The figures are quite astonishing – in 2011, Lincolnshire Police made 2,200 requests for interpreters (the overwhelming majority of them being for Russian, Polish and Lithuanian speakers).
Earlier this month the Ministry of Justice announced that the contract had been given to a company called Applied Language Solutions (ALS), formed in 2003 with. It has considerable experience worldwide supplying such services. However straight after the award of the contract, Capita Group PLC (the UK’s largest provider of ‘business process outsourcing’) bought the company.
It soon became clear that many of the interpreters we knew and trusted had not signed up to work for ALS. This was because the ‘contract for services’ meant that many of them would be simply unable to work for the money being offered for their services. Previously, they had been paid for a minimum of three hours’ work with travelling and expenses. Not overly generous when one considers that would probably be their only job of the day with no guarantee of work the following day or days. The new contract is for an hour minimum with usually no travelling.
Anthony Walker, a spokesman for ALS is quoted as saying that the rates are ‘fixed and non-negotiable for everyone. This rate of pay is £22 an hour for a Tier 1 linguist and £20 per hour for a Tier 2 linguist.’
He continued: ‘These two categories being the ones that will be required to deliver the great bulk of all the work done by linguists in criminal justice settings. A very small portion of criminal justice work will fall in to the Tier 3 category at £16.’
There are few of us who can afford to work full-time with the possibility of only earning £22 in a day, let alone £16.

Information supplied:
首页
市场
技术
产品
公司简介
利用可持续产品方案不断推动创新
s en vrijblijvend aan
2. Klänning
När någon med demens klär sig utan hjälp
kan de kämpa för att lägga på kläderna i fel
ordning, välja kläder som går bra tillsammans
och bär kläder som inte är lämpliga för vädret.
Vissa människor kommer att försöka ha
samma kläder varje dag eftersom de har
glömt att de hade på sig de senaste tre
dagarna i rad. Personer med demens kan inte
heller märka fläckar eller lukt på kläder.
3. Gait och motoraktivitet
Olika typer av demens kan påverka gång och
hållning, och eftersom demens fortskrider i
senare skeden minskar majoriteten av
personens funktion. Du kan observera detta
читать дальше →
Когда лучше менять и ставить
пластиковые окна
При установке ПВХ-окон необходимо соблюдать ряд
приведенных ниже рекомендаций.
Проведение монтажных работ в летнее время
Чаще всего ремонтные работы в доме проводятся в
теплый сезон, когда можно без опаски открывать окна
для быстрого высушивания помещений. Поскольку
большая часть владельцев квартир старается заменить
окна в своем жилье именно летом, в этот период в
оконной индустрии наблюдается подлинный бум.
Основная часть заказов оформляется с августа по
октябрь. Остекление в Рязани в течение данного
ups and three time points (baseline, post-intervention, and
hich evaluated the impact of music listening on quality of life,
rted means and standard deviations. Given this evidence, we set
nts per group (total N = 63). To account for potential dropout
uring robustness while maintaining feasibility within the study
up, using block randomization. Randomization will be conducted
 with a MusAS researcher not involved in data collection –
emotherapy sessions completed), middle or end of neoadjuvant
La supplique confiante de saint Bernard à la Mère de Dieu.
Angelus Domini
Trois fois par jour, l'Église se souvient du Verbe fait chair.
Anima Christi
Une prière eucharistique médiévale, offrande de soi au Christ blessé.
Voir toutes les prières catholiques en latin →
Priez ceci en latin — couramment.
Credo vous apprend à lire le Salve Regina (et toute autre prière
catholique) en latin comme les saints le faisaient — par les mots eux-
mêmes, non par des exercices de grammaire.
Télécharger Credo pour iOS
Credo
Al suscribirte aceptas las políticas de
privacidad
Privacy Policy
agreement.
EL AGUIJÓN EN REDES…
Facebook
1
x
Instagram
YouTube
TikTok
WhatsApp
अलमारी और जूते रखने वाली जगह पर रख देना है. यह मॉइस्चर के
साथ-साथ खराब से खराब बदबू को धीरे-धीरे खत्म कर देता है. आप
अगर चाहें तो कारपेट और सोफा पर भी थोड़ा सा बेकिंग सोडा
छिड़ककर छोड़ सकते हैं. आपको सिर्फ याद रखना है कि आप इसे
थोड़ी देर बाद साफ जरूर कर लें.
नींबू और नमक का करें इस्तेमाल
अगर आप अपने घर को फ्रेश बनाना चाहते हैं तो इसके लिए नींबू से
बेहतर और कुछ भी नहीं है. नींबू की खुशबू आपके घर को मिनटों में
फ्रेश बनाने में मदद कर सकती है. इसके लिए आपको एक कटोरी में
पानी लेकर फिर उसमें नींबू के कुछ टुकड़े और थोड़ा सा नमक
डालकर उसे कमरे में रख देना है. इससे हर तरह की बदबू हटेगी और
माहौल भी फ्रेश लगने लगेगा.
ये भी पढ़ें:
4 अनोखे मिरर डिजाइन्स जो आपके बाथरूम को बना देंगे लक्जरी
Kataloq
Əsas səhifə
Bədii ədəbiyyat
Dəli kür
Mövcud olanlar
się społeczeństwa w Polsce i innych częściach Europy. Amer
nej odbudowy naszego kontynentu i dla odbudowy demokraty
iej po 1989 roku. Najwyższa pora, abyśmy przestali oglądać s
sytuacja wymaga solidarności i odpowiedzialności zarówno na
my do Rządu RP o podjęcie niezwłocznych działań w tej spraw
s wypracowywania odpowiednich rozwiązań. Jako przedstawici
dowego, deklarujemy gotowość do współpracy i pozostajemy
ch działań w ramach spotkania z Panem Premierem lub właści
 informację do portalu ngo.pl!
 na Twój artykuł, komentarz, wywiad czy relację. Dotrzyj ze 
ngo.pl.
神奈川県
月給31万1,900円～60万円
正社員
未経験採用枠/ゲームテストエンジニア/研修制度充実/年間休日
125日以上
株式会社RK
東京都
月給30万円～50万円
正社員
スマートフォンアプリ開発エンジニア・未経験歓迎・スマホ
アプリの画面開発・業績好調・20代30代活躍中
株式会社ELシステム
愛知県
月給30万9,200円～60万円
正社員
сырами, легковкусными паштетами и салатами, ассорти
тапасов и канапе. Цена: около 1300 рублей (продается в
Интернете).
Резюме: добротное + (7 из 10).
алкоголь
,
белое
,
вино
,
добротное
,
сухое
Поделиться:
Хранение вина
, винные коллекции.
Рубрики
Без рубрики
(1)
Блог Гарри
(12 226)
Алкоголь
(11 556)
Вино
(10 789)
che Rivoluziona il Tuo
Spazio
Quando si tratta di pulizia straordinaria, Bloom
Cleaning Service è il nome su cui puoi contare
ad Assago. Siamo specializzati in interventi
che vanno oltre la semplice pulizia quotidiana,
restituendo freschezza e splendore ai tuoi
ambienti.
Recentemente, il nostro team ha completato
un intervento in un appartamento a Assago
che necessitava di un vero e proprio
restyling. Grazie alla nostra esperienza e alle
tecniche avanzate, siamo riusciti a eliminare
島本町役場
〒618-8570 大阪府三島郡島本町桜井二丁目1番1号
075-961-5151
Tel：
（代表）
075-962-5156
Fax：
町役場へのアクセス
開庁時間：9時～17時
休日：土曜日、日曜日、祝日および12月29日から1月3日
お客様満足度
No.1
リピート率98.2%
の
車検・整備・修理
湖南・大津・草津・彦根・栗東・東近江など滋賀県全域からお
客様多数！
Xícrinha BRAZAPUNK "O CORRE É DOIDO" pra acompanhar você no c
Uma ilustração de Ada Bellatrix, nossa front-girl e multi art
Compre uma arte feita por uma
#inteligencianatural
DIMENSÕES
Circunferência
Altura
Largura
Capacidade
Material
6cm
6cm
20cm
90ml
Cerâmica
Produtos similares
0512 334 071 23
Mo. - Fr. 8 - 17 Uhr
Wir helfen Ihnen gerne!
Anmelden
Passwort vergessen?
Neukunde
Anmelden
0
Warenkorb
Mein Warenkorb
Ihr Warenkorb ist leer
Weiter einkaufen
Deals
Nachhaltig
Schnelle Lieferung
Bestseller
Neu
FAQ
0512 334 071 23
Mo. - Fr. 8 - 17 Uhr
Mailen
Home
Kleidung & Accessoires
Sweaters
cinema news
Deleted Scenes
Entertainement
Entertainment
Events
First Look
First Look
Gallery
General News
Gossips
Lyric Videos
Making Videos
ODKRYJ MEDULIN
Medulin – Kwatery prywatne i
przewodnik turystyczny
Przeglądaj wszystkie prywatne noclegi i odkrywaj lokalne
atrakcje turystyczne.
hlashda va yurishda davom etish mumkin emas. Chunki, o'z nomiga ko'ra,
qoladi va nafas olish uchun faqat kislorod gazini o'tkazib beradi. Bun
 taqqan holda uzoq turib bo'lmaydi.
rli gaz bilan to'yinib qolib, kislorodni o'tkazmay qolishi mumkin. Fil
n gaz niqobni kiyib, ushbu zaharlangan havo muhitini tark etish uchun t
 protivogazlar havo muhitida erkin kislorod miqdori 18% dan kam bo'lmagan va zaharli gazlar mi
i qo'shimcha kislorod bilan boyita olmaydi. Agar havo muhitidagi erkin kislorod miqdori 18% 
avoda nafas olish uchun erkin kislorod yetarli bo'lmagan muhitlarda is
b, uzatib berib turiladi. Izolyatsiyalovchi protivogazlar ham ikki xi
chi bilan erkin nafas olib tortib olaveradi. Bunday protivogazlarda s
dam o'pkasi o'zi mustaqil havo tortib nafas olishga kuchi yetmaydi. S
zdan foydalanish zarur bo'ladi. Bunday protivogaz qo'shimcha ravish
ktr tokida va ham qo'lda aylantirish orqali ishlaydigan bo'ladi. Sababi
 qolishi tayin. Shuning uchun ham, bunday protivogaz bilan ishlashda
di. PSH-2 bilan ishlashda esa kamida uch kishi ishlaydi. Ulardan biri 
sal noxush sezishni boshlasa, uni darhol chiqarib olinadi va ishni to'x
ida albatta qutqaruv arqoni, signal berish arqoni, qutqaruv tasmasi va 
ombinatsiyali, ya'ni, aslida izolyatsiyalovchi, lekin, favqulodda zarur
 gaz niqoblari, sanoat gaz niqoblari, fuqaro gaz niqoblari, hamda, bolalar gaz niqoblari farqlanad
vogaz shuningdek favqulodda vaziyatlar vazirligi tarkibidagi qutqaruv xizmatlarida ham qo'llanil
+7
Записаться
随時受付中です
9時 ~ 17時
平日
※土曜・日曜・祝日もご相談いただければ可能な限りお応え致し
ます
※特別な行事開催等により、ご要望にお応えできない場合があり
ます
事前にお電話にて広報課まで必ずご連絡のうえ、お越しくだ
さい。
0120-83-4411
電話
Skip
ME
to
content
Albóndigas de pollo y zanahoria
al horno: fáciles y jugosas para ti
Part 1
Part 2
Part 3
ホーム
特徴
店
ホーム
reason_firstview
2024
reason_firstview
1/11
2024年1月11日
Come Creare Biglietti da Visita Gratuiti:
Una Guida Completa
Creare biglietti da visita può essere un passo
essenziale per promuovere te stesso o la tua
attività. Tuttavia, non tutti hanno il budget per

Task description: Carry on the article about the interpreting contract, beginning directly after its final sentence.

Task result:
The contract, worth £300m over five years, is supposed to save the nation £18m a year. Quite how this adds up, when the MoJ has previously said they already spend £60m a year on interpreters and translators, is beyond me. What is clear, however, is that Capita obviously thought this was a company well worth snapping up and clearly saw huge profits.
Anyway, there I was at Boston Magistrates’ Court on the second or third day of the new system. I was court duty solicitor, and was told there was a young Rumanian lad in custody. He’d been charged with (and admitted when interviewed by the police) a very large shop theft. He’d never been in court before. I was told an interpreter had been booked for 9.30am.
By 11.00am, and no interpreter had arrived, I started to make enquiries. The police confirmed they had booked one, but then rang me back to tell me they had been told by ALS that ‘no one had picked up the job’. I could not even explain to my client (who had not had the benefit of legal advice whilst at the police station – his own choosing) why there was a delay.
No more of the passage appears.